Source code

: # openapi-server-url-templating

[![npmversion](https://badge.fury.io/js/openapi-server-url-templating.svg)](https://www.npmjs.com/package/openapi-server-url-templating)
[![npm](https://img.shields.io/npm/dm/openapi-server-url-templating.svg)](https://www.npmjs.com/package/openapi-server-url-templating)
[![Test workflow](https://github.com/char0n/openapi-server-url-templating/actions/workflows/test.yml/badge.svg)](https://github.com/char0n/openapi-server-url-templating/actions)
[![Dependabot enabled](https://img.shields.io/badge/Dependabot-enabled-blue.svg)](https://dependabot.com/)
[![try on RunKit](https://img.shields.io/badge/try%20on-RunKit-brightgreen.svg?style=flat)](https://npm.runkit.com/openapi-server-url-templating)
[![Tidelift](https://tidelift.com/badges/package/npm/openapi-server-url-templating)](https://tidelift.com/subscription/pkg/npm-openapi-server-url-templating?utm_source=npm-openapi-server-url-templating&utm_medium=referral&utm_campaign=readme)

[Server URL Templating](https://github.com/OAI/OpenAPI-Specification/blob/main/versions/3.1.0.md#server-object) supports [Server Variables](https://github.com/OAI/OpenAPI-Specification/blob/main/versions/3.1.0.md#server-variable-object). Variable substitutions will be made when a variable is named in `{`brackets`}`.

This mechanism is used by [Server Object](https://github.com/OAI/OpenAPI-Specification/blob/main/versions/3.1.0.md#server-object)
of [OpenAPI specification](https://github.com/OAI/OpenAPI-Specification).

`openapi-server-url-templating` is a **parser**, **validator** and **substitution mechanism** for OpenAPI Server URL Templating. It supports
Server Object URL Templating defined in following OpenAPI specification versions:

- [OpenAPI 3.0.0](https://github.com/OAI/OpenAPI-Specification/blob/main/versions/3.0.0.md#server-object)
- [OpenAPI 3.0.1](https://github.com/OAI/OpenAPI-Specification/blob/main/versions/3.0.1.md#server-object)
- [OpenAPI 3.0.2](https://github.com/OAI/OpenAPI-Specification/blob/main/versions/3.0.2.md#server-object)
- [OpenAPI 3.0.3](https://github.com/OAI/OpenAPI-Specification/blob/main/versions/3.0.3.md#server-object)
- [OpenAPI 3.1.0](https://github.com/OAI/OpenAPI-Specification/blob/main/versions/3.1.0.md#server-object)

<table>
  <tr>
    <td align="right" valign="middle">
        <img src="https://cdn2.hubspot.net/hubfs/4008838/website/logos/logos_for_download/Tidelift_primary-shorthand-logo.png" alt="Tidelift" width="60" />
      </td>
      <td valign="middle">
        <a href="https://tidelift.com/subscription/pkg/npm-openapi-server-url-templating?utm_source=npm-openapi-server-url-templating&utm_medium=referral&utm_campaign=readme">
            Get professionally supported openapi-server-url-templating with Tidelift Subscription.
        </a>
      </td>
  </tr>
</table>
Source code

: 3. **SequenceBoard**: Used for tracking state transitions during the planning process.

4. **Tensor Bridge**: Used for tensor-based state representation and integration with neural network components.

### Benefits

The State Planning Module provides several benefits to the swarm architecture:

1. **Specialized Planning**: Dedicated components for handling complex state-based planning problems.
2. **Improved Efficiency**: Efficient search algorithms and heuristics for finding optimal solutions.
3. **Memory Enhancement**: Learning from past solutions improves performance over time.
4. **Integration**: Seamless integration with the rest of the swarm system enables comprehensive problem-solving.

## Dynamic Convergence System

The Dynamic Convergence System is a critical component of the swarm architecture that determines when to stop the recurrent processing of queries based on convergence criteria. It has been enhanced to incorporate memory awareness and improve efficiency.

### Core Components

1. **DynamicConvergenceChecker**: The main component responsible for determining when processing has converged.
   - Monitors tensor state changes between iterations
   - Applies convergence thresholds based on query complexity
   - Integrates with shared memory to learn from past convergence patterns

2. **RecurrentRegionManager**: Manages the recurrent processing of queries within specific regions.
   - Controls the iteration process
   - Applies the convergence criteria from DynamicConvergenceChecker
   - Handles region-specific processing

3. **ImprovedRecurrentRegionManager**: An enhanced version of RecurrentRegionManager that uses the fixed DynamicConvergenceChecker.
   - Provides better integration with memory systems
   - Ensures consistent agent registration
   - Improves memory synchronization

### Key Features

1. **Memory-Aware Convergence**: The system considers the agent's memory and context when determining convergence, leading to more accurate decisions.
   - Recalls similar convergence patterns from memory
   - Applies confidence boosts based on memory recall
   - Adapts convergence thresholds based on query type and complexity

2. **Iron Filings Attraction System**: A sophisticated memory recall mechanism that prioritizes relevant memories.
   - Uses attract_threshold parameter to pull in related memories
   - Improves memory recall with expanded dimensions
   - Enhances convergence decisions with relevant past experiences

__Problem requirements__:
Output as a JSON list of strings the lines of the material from the line with "### Core Components" up to and including the line with "- Integrates with", one string per line, with blank lines left out.

__Solution__:
[
  "### Core Components",
  "1. **DynamicConvergenceChecker**: The main component responsible for determining when processing has converged.",
  "   - Monitors tensor state changes between iterations",
  "   - Applies convergence thresholds based on query complexity",
  "   - Integrates with shared memory to learn from past convergence patterns"
]